◆ Problems:
1 > In the BigQuery text, list every column name in the select list of the query that reads from customer_v_*.
2 > Reproduce the part of the BigQuery text starting at "If the definition" and ending at "is quite limited.".

Let’s ignore step 3.c in the process flow for a moment and think about the challenge that we are now facing. The Binlog Parser & Pusher process just detected a new table version and created its counterpart in BQ. This may be the first table version of that table which would correspond to newly created MySQL tables Alternatively, it may be a new hash for a table we already have in BigQuery. The latter case represents a table alteration. After the records are inserted in their designated versioned tables, we still need to address how to select the records from all the versions.
BigQuery supports querying multiple tables with a single statement by using the wildcard character at the end of a table selector. Having tables customer_abc and customer_def, the query below would return results from both tables if their schemas are compatible.
SELECT
*
FROM
customer_*;
The result set from this query matches the schema definition of the table which was created as last (relative to the other tables matched).
If the definition of the latest table is not union-compatible with all of the other tables matched by the wildcard, the query will fail. This means that if we have two versions of the same table, where one version has an integer column and the other version has that same column typed as a string, querying across those two tables using a wildcard will result in an error. BigQuery can automatically coerce values to correct for minor type discrepancies, as specified by the data conversion rules, but this mechanism is quite limited.
Using a few sample records to demonstrate the expected and actual results, let’s consider a simple example highlighting two errors that can happen with a basic table schema.
To simplify the examples below, the hashes abc and def will be used instead of the actual hash value to make it easier to follow through the steps.
id (integer) | first_name (string) | last_name (string) | full_name (string) |
---|---|---|---|
1 | John | Doe | John Doe |
2 | Tom | Smith | Tom Smith |
id (string) | first_name (string) | last_name (string) | email (string) |
---|---|---|---|
1 | John | Doe | j.doe@example.com |
2 | Tom | Smith | t.smith@example.com |
SELECT
id,
first_name,
last_name,
full_name,
email
FROM
customer_v_*
In our ideal scenario, we would like the result of the query above to return rows from both table versions and to include a superset of the columns. We would like the id column to automatically cast integer values to strings.
id (string) | first_name (string) | last_name (string) | full_name (string) | email (string) |
---|---|---|---|---|
1 | John | Doe | j.doe@example.com | |
2 | Tom | Smith | t.smith@example.com | |
1 | John | Doe | John Doe | |
2 | Tom | Smith | Tom Smith |
Instead, BigQuery returns an error message, “Cannot read field ‘id’ of type INT64 as STRING”, because BigQuery does not perform the implicit conversion between integer and string. Explicitly casting the id field to string does not help either because it happens too late in the query execution phase. This means that the query will still fail.

◆ Recorded information:
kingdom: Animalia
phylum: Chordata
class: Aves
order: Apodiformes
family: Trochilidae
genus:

◆ Answer list:
1 > id, first_name, last_name, full_name, email

2 >
If the definition of the latest table is not union-compatible with all of the other tables matched by the wildcard, the query will fail. This means that if we have two versions of the same table, where one version has an integer column and the other version has that same column typed as a string, querying across those two tables using a wildcard will result in an error. BigQuery can automatically coerce values to correct for minor type discrepancies, as specified by the data conversion rules, but this mechanism is quite limited.